**THE PROBLEM:** Where does the word "frame" show up in the data? Please find each such line and copy it.
──────── INFORMATION SHOWN ────────
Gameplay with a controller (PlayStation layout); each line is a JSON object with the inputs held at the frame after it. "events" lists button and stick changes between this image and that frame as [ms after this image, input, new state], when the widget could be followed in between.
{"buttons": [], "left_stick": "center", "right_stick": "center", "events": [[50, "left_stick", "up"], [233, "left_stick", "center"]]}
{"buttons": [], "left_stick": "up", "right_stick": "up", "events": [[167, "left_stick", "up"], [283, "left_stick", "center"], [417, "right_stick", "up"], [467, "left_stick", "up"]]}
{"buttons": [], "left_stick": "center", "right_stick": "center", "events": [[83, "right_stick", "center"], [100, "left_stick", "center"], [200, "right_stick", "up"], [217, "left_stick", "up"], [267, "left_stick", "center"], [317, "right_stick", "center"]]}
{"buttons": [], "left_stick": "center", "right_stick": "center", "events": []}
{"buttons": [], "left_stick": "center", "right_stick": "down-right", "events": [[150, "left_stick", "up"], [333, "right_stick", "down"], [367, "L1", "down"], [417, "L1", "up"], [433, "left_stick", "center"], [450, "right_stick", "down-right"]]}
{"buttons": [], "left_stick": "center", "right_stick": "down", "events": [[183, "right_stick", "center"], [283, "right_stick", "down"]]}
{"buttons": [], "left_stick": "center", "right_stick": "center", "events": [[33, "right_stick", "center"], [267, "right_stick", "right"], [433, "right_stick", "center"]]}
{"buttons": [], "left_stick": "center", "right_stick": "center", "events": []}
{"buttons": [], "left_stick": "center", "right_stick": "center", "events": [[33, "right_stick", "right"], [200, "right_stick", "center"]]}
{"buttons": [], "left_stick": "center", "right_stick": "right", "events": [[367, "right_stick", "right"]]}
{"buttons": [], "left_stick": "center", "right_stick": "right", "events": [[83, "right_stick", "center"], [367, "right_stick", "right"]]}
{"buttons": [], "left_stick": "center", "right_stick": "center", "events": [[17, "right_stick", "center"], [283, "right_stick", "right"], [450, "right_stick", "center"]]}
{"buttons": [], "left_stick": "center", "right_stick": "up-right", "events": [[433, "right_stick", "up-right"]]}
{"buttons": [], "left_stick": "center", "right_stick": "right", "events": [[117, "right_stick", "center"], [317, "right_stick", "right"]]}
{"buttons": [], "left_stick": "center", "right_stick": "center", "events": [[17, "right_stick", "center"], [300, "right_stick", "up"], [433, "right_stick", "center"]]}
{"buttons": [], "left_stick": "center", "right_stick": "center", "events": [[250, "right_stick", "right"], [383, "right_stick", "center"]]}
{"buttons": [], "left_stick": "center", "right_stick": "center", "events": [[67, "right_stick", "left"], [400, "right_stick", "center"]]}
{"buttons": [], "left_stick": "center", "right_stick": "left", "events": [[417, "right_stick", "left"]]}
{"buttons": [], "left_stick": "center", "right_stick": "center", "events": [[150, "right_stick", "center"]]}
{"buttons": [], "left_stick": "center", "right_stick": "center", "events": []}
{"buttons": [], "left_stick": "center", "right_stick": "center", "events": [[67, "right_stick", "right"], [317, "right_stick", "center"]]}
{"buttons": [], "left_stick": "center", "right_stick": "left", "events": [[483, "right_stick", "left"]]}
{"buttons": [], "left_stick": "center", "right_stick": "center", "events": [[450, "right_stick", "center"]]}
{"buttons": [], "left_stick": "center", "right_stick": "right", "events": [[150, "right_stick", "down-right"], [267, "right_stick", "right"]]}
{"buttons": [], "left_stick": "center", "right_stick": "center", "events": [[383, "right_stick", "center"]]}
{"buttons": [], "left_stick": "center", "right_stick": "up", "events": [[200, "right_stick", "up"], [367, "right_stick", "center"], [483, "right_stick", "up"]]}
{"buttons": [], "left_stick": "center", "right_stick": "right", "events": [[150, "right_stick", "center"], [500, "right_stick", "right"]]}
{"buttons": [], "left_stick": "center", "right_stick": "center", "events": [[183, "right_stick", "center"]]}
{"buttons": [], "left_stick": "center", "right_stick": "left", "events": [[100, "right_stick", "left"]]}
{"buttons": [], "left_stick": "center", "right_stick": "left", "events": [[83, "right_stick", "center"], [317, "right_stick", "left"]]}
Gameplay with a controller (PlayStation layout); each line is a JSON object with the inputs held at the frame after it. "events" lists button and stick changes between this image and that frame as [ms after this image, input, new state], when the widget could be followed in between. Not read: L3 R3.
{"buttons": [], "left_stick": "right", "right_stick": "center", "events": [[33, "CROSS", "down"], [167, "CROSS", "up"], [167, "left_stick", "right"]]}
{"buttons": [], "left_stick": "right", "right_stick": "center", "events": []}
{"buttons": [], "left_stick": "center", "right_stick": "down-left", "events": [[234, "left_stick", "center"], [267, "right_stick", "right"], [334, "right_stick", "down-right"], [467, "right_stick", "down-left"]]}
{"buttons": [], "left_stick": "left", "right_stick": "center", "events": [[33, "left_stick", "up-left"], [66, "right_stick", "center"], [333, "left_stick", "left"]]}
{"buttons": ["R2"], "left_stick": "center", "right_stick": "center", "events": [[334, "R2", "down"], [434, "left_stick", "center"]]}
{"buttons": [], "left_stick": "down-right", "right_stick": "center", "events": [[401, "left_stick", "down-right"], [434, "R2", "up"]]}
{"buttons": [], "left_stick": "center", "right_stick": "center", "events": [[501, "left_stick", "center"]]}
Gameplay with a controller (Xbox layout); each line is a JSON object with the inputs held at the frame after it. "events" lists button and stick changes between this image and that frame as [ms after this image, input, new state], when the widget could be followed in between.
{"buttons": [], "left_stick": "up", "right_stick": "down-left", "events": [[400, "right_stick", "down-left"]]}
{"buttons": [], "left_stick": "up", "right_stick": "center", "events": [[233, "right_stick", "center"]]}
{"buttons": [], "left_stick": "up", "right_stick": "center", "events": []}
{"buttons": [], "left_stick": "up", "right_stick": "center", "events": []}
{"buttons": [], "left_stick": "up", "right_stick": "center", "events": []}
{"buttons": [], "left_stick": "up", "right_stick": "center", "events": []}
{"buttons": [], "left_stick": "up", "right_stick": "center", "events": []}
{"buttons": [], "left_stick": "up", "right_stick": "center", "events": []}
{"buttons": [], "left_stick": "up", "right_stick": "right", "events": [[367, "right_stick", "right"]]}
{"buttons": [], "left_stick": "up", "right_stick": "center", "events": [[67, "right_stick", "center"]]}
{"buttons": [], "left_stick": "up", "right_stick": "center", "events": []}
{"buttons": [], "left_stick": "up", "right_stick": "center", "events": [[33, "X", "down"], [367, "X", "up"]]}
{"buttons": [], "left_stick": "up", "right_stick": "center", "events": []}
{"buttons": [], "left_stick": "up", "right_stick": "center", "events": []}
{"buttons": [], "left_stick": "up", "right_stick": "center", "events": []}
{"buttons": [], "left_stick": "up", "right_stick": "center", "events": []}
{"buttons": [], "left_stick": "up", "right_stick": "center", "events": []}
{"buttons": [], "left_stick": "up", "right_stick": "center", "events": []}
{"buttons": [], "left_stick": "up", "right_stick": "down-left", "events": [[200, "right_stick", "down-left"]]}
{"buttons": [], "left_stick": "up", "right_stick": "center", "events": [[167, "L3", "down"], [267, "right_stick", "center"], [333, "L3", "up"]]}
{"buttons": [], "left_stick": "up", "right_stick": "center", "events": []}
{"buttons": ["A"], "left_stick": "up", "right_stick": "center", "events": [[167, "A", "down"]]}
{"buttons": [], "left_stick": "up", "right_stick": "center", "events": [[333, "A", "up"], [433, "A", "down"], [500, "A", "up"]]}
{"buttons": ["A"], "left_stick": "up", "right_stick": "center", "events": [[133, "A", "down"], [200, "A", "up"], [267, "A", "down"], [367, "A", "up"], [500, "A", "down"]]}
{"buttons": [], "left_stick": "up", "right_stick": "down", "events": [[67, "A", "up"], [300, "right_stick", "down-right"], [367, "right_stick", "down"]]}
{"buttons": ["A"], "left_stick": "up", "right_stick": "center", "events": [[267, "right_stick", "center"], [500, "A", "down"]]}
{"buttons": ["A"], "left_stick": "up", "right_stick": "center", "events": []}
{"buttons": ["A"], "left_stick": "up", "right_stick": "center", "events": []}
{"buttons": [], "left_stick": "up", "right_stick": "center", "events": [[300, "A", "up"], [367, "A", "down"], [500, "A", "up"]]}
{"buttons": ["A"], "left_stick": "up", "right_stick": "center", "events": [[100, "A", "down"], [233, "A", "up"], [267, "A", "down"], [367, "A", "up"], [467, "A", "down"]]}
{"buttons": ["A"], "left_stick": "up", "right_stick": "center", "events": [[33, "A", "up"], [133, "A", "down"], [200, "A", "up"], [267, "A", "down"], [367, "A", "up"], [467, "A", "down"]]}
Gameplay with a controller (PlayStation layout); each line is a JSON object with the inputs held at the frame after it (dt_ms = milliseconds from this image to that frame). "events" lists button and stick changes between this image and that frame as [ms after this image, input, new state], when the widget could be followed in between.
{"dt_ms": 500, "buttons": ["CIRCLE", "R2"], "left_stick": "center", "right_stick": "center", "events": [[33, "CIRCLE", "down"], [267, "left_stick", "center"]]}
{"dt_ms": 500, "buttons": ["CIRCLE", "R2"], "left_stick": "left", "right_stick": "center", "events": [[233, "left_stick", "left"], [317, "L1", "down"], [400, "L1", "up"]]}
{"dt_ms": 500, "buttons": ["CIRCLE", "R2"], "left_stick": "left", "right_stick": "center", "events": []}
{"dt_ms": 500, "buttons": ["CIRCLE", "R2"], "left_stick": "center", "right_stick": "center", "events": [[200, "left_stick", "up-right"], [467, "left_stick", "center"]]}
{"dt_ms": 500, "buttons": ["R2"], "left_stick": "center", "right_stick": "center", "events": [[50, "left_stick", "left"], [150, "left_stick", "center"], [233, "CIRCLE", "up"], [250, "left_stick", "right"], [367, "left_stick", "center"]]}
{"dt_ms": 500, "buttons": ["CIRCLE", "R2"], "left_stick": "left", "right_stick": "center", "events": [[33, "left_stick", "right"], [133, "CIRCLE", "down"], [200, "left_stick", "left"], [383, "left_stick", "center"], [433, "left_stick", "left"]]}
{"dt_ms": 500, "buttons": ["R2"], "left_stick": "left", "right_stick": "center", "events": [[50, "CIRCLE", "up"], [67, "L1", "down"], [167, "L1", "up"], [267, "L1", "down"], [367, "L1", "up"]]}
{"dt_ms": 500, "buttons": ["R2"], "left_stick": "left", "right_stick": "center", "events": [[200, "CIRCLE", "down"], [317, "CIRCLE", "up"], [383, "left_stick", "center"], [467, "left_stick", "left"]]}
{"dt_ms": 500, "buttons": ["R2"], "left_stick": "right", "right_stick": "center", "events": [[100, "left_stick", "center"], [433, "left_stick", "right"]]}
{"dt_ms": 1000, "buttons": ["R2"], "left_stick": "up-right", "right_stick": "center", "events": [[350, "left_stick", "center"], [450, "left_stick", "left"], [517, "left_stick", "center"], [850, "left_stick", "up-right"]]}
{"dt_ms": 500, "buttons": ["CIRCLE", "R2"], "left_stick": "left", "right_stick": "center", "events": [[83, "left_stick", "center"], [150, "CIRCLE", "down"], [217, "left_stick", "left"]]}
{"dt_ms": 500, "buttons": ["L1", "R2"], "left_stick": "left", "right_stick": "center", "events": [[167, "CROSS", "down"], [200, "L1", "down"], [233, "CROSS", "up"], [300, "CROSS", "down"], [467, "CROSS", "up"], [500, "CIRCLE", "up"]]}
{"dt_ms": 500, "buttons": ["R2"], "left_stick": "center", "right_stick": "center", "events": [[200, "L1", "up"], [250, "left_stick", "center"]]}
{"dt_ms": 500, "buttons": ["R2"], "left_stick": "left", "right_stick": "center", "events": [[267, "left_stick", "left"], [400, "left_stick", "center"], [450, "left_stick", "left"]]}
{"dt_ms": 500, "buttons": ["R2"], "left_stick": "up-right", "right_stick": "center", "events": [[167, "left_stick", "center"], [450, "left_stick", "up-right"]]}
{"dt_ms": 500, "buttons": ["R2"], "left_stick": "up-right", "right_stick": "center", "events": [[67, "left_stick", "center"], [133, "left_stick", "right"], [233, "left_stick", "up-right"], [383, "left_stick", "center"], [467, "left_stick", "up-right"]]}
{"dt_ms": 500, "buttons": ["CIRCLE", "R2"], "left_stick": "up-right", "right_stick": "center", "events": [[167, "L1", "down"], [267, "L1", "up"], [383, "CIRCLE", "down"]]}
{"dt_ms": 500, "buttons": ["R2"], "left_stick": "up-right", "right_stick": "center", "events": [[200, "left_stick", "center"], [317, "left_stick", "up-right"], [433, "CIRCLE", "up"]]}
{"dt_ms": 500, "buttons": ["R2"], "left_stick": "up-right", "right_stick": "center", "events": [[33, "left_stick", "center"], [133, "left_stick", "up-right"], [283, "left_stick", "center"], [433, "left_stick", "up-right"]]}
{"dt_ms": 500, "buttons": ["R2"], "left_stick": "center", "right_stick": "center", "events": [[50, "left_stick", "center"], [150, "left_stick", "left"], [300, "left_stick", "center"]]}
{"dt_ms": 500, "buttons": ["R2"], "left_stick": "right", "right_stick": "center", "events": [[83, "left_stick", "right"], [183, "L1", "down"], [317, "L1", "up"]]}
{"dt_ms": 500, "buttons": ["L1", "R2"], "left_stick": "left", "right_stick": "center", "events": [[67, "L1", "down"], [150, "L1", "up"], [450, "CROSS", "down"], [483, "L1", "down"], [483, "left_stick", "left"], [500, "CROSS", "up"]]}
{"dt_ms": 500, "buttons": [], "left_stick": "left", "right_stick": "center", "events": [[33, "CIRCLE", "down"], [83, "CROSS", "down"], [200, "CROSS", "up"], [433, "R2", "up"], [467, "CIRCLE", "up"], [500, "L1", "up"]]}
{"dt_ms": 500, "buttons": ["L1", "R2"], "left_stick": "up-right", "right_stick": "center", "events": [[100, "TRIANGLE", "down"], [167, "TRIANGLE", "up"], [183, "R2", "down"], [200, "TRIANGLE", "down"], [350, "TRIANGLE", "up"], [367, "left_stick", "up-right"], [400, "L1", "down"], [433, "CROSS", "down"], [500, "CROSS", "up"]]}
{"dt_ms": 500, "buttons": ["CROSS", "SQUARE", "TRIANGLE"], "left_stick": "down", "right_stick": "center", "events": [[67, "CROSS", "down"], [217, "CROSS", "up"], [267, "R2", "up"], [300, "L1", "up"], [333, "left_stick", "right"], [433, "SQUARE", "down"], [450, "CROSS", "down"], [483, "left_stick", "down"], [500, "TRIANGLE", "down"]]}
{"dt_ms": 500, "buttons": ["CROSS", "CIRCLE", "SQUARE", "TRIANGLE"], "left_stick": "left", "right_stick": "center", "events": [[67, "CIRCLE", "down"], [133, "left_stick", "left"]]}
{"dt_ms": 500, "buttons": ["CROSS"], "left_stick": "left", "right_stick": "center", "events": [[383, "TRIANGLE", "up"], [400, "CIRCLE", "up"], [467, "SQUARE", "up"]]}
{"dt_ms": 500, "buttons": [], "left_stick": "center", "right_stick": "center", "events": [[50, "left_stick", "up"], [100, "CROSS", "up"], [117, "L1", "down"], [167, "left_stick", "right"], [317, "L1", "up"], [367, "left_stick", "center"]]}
────────
**RESPONSE FOR THIS EXERCISE:**
Gameplay with a controller (PlayStation layout); each line is a JSON object with the inputs held at the frame after it. "events" lists button and stick changes between this image and that frame as [ms after this image, input, new state], when the widget could be followed in between.
Gameplay with a controller (PlayStation layout); each line is a JSON object with the inputs held at the frame after it. "events" lists button and stick changes between this image and that frame as [ms after this image, input, new state], when the widget could be followed in between. Not read: L3 R3.
Gameplay with a controller (Xbox layout); each line is a JSON object with the inputs held at the frame after it. "events" lists button and stick changes between this image and that frame as [ms after this image, input, new state], when the widget could be followed in between.
Gameplay with a controller (PlayStation layout); each line is a JSON object with the inputs held at the frame after it (dt_ms = milliseconds from this image to that frame). "events" lists button and stick changes between this image and that frame as [ms after this image, input, new state], when the widget could be followed in between.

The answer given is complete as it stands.